Betriebswirtschaftlich sind die meisten Unternehmen zunächst gefordert, Nutzen zu stiften. Nach außen markiert das eine wichtige Voraussetzung, damit sich Nutzer finden, die zu Kunden werden und für diesen Nutzen bezahlen, da er ein für sie relevantes Problem löst. Nach innen stiftet dieser verkaufte Nutzen Identifikation und dient der Motivation – sofern die Mitarbeiter ihn als lebensdienlich empfinden. So gesehen ist Purpose im Sinne von echtem Nutzen auch ein Teil von nachhaltiger Unternehmensführung, die vor allem die Langlebigkeit der Organisation sichern soll. Klingt einfach?
Dann dürfte es Ihnen jetzt leichtfallen, folgende Fragen für Ihre Organisation zu beantworten: Was an unserer Wertschöpfung ist wirklich nützlich – auch für nachfolgende Generationen? Und was dann würde schmerzlich vermisst, wenn wir morgen nicht mehr existieren? Worin sind wir richtig gut? Was ist unsere gemeinsame Leidenschaft im Team? Idealerweise finden Sie nicht nur Antworten, sondern auch eine enge Verknüpfung von Leidenschaft, Stärke und Wertschöpfung. Nach meiner Erfahrung ist dieses Dreieck oft kraftvoller als wohlklingende Corporate-Statements zur Weltrettung.

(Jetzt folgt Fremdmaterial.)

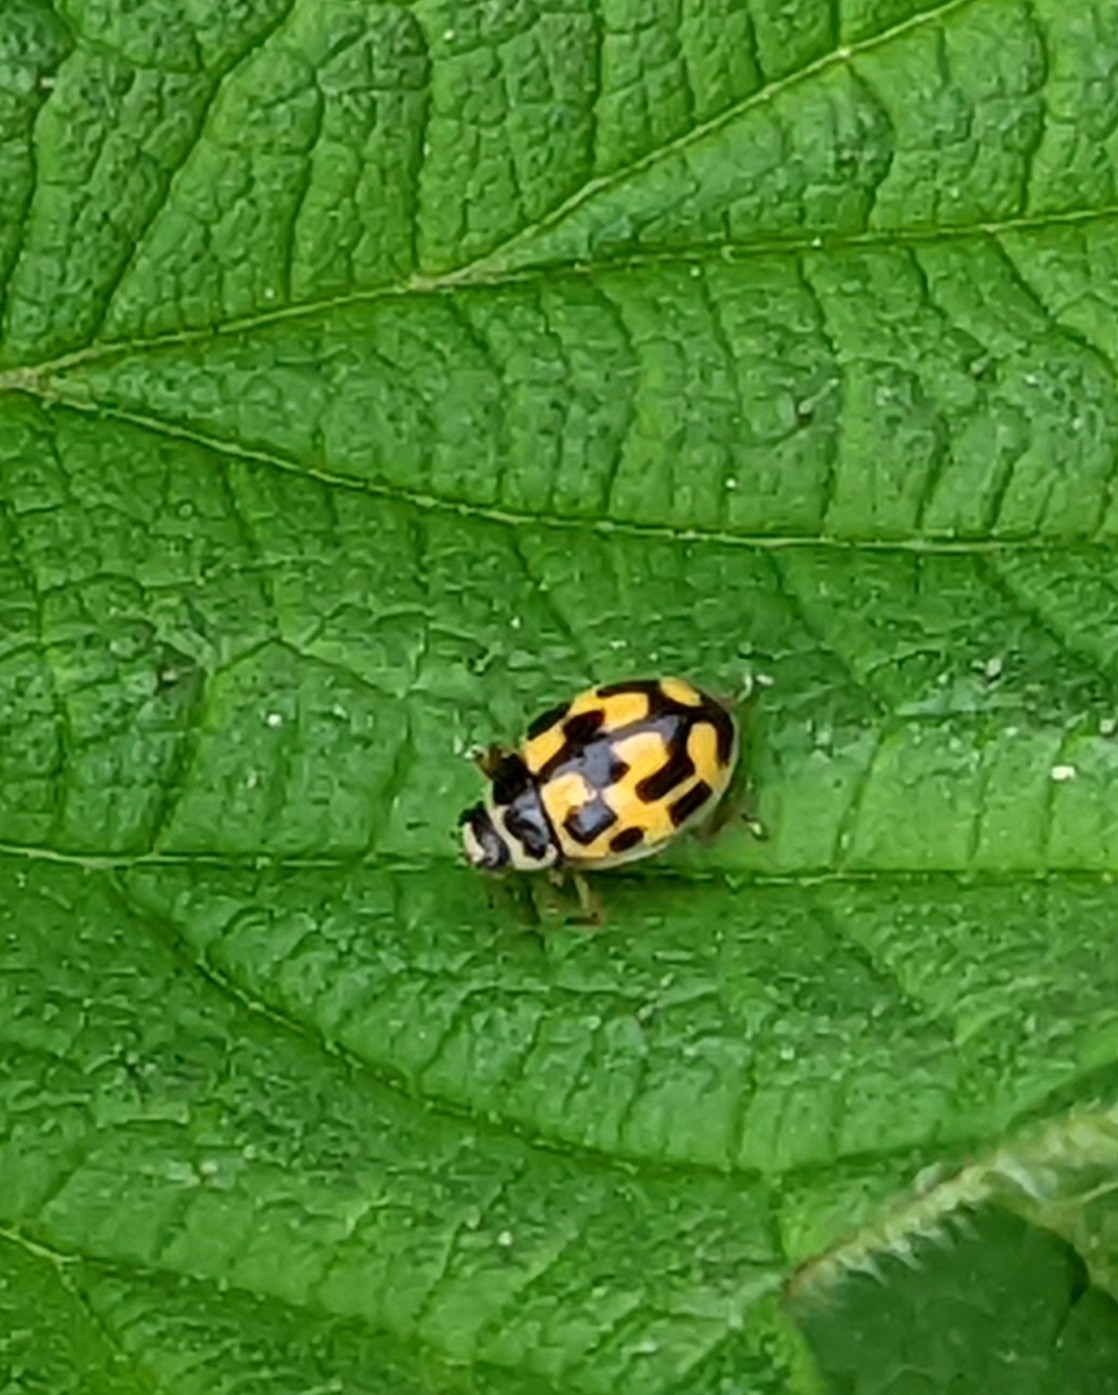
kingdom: Animalia
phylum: Arthropoda
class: Insecta
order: Coleoptera
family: Coccinellidae
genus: Propylaea
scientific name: Propylaea quatuordecimpunctata
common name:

Bei nutzenstiftenden Organisationen erlebe ich drei Faktoren besonders ausgeprägt. Erstens: Der Visions-Elefant wird radikal in Scheiben geschnitten. Geschäftsbereich und Teams formulieren kleine Missiönchen für ihre Vorhaben, die als greifbare Motivationsanker dienen. Zweitens: Nicht nur Kunden werden personalisiert bearbeitet und damit individuell bedient, sondern auch Mitarbeiter. Das Unternehmen erkennt und sieht jeden einzelnen Menschen mit seinen Talenten und Bedürfnissen. Drittens: Das „gute Unternehmen“ wird nicht an eine höhere Vorstandsmacht oder die CSR-Abteilung delegiert, sondern liegt in den Händen guter Führungskräfte als Kulturgestalter. Die Unternehmenslenker investieren in Führung getreu dem Motto von Jack Ma, Philanthrop und Gründer des chinesischen Milliardenkonzerns Alibaba: „A good boss is better than a good company“ – „Ein guter Chef ist besser als ein gutes Unternehmen“.